What is being asked:
Each entry listed below should be reproduced word for word.

Dataset records
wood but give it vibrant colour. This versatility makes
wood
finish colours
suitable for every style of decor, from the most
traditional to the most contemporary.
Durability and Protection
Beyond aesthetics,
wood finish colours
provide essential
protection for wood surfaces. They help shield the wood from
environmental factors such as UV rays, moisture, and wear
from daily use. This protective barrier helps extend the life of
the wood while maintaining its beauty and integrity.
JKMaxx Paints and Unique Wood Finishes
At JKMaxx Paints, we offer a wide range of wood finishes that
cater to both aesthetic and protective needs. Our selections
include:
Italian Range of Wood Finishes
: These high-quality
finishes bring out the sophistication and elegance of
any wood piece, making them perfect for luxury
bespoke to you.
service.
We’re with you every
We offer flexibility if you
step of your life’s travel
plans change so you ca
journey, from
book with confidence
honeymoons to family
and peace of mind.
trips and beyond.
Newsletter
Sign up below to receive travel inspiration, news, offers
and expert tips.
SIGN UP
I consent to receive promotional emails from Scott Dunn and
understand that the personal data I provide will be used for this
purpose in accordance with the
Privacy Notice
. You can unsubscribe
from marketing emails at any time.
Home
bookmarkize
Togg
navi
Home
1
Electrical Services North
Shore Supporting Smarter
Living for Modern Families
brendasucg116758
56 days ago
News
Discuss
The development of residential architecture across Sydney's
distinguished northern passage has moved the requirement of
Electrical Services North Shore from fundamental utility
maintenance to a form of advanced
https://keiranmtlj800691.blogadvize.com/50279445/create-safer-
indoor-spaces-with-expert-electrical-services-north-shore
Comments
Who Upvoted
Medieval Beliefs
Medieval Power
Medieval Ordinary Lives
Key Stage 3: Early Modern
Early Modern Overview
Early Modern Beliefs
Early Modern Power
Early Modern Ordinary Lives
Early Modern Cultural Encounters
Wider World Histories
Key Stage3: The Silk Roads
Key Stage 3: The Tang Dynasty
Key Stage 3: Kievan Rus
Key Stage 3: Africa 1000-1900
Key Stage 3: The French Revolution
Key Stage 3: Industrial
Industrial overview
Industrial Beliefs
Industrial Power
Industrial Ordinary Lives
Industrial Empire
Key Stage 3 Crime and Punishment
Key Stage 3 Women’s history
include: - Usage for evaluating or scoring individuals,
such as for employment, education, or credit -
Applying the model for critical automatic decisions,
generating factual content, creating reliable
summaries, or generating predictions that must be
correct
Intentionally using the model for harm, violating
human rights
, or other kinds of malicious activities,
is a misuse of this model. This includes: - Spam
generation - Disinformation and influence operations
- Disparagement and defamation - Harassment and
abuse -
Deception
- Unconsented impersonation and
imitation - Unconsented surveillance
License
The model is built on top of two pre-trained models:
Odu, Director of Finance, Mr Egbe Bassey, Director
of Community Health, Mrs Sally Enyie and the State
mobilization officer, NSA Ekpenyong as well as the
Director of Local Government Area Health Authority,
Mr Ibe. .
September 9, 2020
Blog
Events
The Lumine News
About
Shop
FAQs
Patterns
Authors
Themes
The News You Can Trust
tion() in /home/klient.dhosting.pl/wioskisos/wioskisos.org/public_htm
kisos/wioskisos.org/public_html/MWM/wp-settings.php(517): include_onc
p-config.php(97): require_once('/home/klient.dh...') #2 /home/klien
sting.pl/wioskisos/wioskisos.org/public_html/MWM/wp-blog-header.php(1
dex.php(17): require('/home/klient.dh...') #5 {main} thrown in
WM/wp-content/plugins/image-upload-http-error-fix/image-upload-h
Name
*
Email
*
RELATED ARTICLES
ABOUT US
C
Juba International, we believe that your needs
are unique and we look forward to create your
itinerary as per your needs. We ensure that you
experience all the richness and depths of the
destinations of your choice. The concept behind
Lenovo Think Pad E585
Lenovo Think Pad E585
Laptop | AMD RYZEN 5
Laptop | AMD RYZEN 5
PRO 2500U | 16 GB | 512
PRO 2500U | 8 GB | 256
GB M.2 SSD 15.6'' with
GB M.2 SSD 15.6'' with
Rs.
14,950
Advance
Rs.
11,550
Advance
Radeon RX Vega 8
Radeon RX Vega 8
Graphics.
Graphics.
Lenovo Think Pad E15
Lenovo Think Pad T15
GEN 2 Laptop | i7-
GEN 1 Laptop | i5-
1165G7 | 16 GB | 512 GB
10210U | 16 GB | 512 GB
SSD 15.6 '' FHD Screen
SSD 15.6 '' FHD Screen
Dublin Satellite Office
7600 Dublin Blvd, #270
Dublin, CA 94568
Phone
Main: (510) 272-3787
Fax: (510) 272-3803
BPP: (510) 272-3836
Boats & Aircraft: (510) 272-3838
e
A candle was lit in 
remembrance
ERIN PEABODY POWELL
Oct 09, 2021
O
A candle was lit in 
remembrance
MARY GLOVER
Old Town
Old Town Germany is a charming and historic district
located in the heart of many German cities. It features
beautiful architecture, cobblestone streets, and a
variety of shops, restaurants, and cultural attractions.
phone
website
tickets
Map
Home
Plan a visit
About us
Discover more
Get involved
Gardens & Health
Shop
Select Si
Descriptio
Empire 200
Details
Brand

Answer to the exercise:
wood but give it vibrant colour. This versatility makes
wood
finish colours
suitable for every style of decor, from the most
traditional to the most contemporary.
Durability and Protection
Beyond aesthetics,
wood finish colours
provide essential
protection for wood surfaces. They help shield the wood from
environmental factors such as UV rays, moisture, and wear
from daily use. This protective barrier helps extend the life of
the wood while maintaining its beauty and integrity.
JKMaxx Paints and Unique Wood Finishes
At JKMaxx Paints, we offer a wide range of wood finishes that
cater to both aesthetic and protective needs. Our selections
include:
Italian Range of Wood Finishes
: These high-quality
finishes bring out the sophistication and elegance of
any wood piece, making them perfect for luxury
bespoke to you.
service.
We’re with you every
We offer flexibility if you
step of your life’s travel
plans change so you ca
journey, from
book with confidence
honeymoons to family
and peace of mind.
trips and beyond.
Newsletter
Sign up below to receive travel inspiration, news, offers
and expert tips.
SIGN UP
I consent to receive promotional emails from Scott Dunn and
understand that the personal data I provide will be used for this
purpose in accordance with the
Privacy Notice
. You can unsubscribe
from marketing emails at any time.
Home
bookmarkize
Togg
navi
Home
1
Electrical Services North
Shore Supporting Smarter
Living for Modern Families
brendasucg116758
56 days ago
News
Discuss
The development of residential architecture across Sydney's
distinguished northern passage has moved the requirement of
Electrical Services North Shore from fundamental utility
maintenance to a form of advanced
https://keiranmtlj800691.blogadvize.com/50279445/create-safer-
indoor-spaces-with-expert-electrical-services-north-shore
Comments
Who Upvoted
Medieval Beliefs
Medieval Power
Medieval Ordinary Lives
Key Stage 3: Early Modern
Early Modern Overview
Early Modern Beliefs
Early Modern Power
Early Modern Ordinary Lives
Early Modern Cultural Encounters
Wider World Histories
Key Stage3: The Silk Roads
Key Stage 3: The Tang Dynasty
Key Stage 3: Kievan Rus
Key Stage 3: Africa 1000-1900
Key Stage 3: The French Revolution
Key Stage 3: Industrial
Industrial overview
Industrial Beliefs
Industrial Power
Industrial Ordinary Lives
Industrial Empire
Key Stage 3 Crime and Punishment
Key Stage 3 Women’s history
include: - Usage for evaluating or scoring individuals,
such as for employment, education, or credit -
Applying the model for critical automatic decisions,
generating factual content, creating reliable
summaries, or generating predictions that must be
correct
Intentionally using the model for harm, violating
human rights
, or other kinds of malicious activities,
is a misuse of this model. This includes: - Spam
generation - Disinformation and influence operations
- Disparagement and defamation - Harassment and
abuse -
Deception
- Unconsented impersonation and
imitation - Unconsented surveillance
License
The model is built on top of two pre-trained models:
Odu, Director of Finance, Mr Egbe Bassey, Director
of Community Health, Mrs Sally Enyie and the State
mobilization officer, NSA Ekpenyong as well as the
Director of Local Government Area Health Authority,
Mr Ibe. .
September 9, 2020
Blog
Events
The Lumine News
About
Shop
FAQs
Patterns
Authors
Themes
The News You Can Trust
tion() in /home/klient.dhosting.pl/wioskisos/wioskisos.org/public_htm
kisos/wioskisos.org/public_html/MWM/wp-settings.php(517): include_onc
p-config.php(97): require_once('/home/klient.dh...') #2 /home/klien
sting.pl/wioskisos/wioskisos.org/public_html/MWM/wp-blog-header.php(1
dex.php(17): require('/home/klient.dh...') #5 {main} thrown in
WM/wp-content/plugins/image-upload-http-error-fix/image-upload-h
Name
*
Email
*
RELATED ARTICLES
ABOUT US
C
Juba International, we believe that your needs
are unique and we look forward to create your
itinerary as per your needs. We ensure that you
experience all the richness and depths of the
destinations of your choice. The concept behind
Lenovo Think Pad E585
Lenovo Think Pad E585
Laptop | AMD RYZEN 5
Laptop | AMD RYZEN 5
PRO 2500U | 16 GB | 512
PRO 2500U | 8 GB | 256
GB M.2 SSD 15.6'' with
GB M.2 SSD 15.6'' with
Rs.
14,950
Advance
Rs.
11,550
Advance
Radeon RX Vega 8
Radeon RX Vega 8
Graphics.
Graphics.
Lenovo Think Pad E15
Lenovo Think Pad T15
GEN 2 Laptop | i7-
GEN 1 Laptop | i5-
1165G7 | 16 GB | 512 GB
10210U | 16 GB | 512 GB
SSD 15.6 '' FHD Screen
SSD 15.6 '' FHD Screen
Dublin Satellite Office
7600 Dublin Blvd, #270
Dublin, CA 94568
Phone
Main: (510) 272-3787
Fax: (510) 272-3803
BPP: (510) 272-3836
Boats & Aircraft: (510) 272-3838
e
A candle was lit in 
remembrance
ERIN PEABODY POWELL
Oct 09, 2021
O
A candle was lit in 
remembrance
MARY GLOVER
Old Town
Old Town Germany is a charming and historic district
located in the heart of many German cities. It features
beautiful architecture, cobblestone streets, and a
variety of shops, restaurants, and cultural attractions.
phone
website
tickets
Map
Home
Plan a visit
About us
Discover more
Get involved
Gardens & Health
Shop
Select Si
Descriptio
Empire 200
Details
Brand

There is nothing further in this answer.